Chirac's departure after 40 years as a leader marks a clear shift from a breed of cold war political giants who embodied a stoic loyalty and duty to a country that has long viewed itself as an exceptional carrier of "civilization" and its virtues.
In the past decade, Chirac did not wear exceptionally well. He became synonymous overseas with French recalcitrance, and known at home as a passive steward of frustration and decline. France's economy dropped to 15th from 4th since Chirac took over in 1995. In the recent elections, experts agree, Chirac's interior minister and opponent Mr. Sarkozy, ran against his boss's record by promising tough reforms on which Chirac never delivered. And the president may face more problems as he leaves. Judicial officials said in March that Chirac will be questioned over corruption investigations dating to when he was mayor of Paris.
Iraq opposition welcomed at home
In America, the tall Frenchman may best be known for his thumbs down on the Iraq war. In January 2003, as the White House signaled a nonnegotiable intent to displace Saddam Hussein, Chirac tried and failed to challenge the "unilateral intervention" of the US.
"There really is a turning point," says François Heisbourg, special adviser to the Foundation for Strategic Studies in Paris. "Before January 2003, the French policy under Chirac, like the British policy under Blair, was liberal interventionism, seen in Bosnia and Kosovo.

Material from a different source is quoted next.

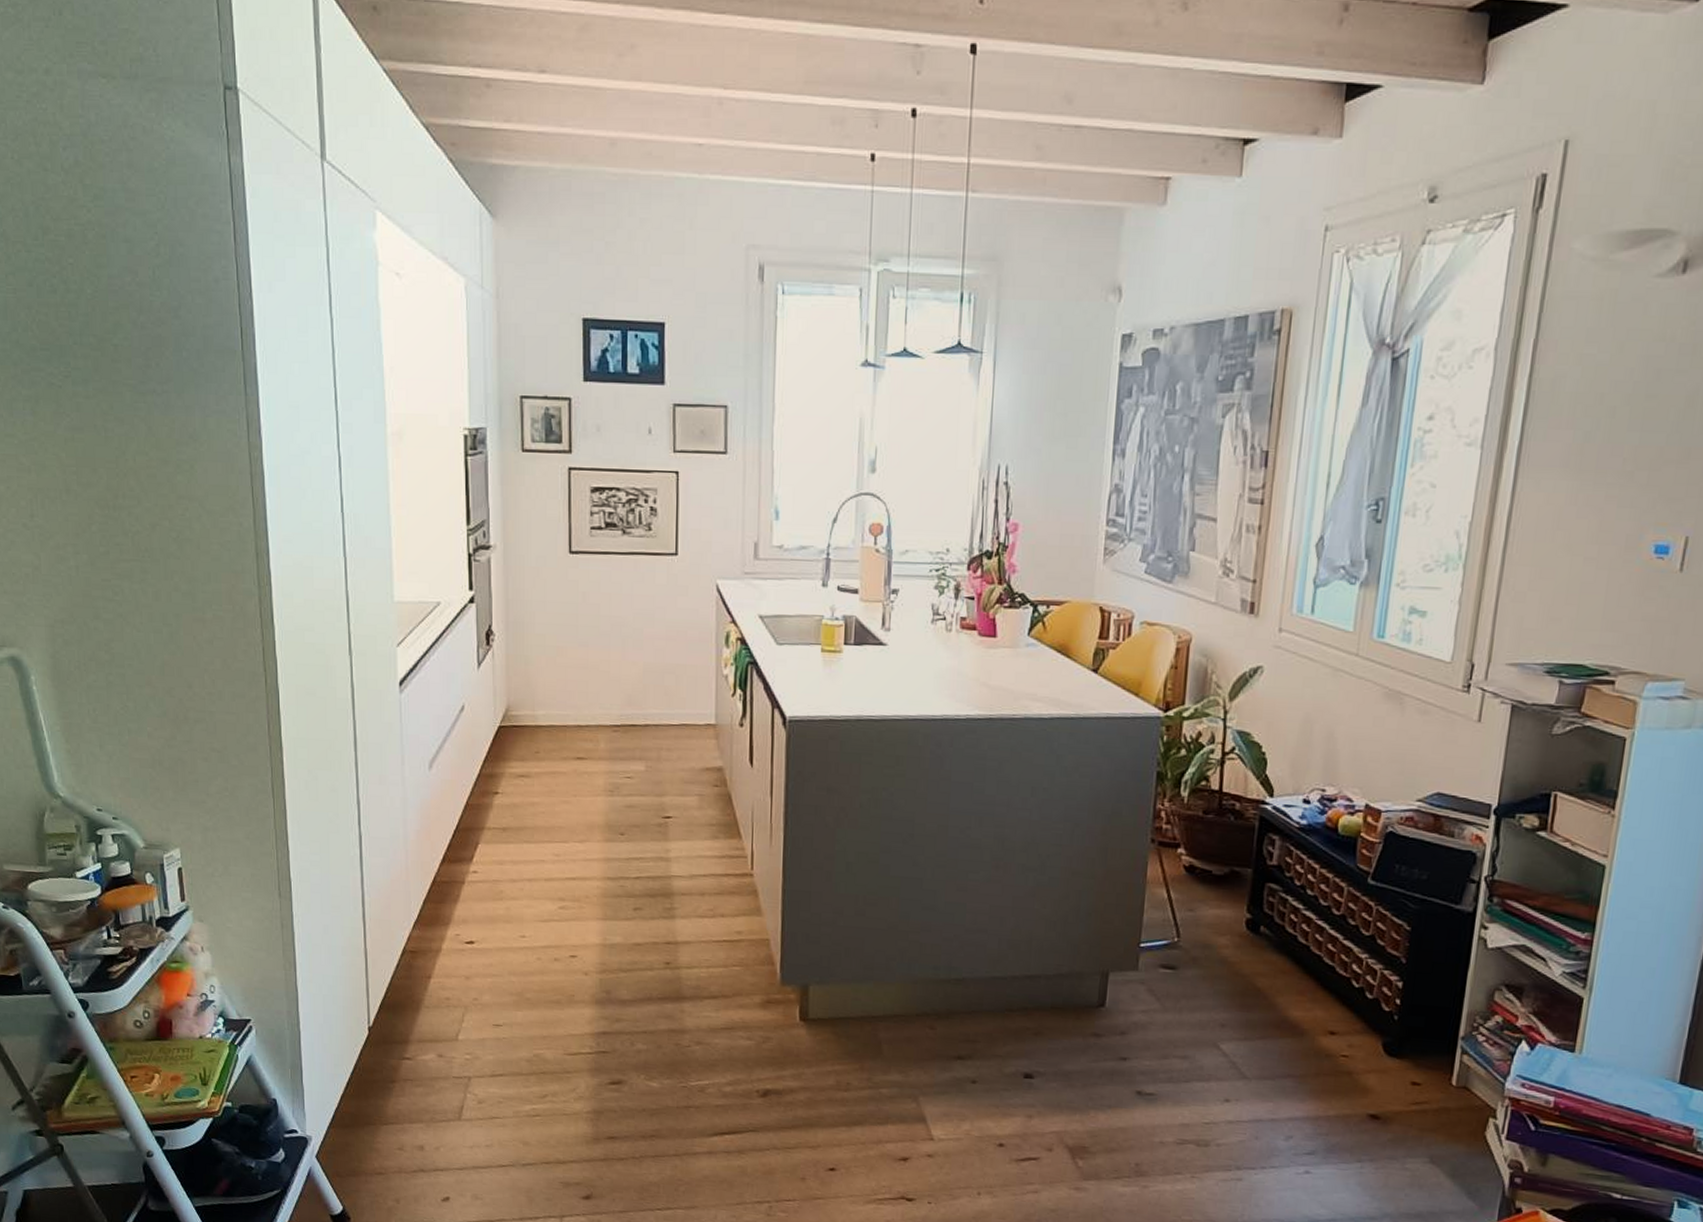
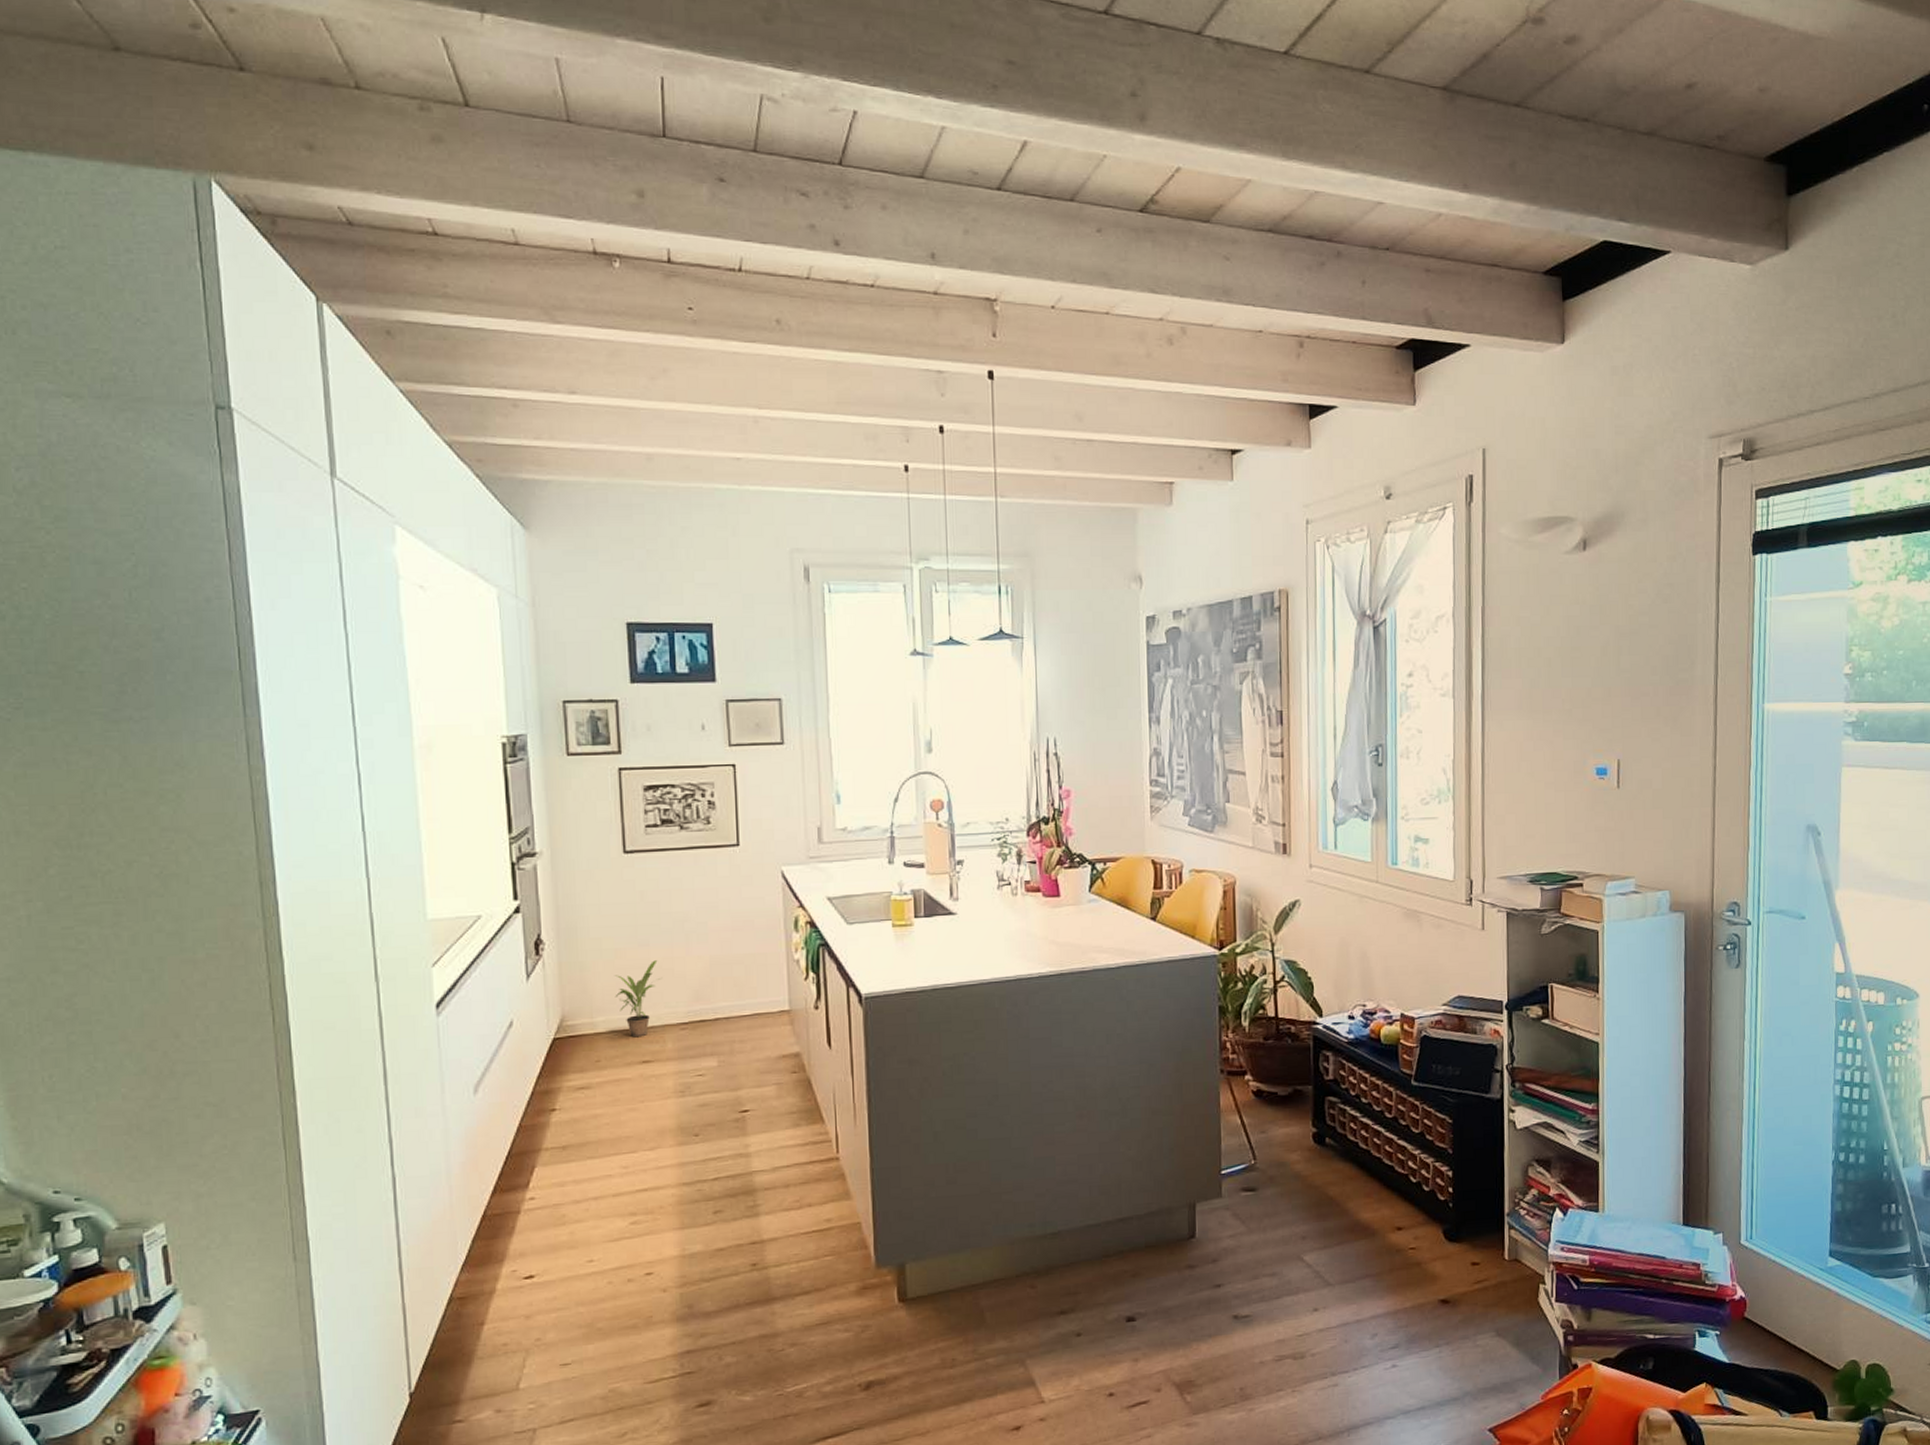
potted plant: none [555,661,598,734] -> present [615,960,661,1038]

Chirac was ambivalent about Iraq. But when his advisers were told ... the war had been decided no matter what the Security Council did ... that French views weren't important … Chirac got angry."

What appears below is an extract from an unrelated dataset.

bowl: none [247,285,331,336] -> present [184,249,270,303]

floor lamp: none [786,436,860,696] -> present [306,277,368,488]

Chirac and France paid heavily for that opposition, and for trying to make Europe a counterweight to America – though Chirac's lone stand against the White House is still very popular here.
"The French like someone who will stand up and tell the US or China, you are wrong," says a cabinet adviser. "The French have a point of view that the left and right both agree on. We want someone to articulate that. Chirac did."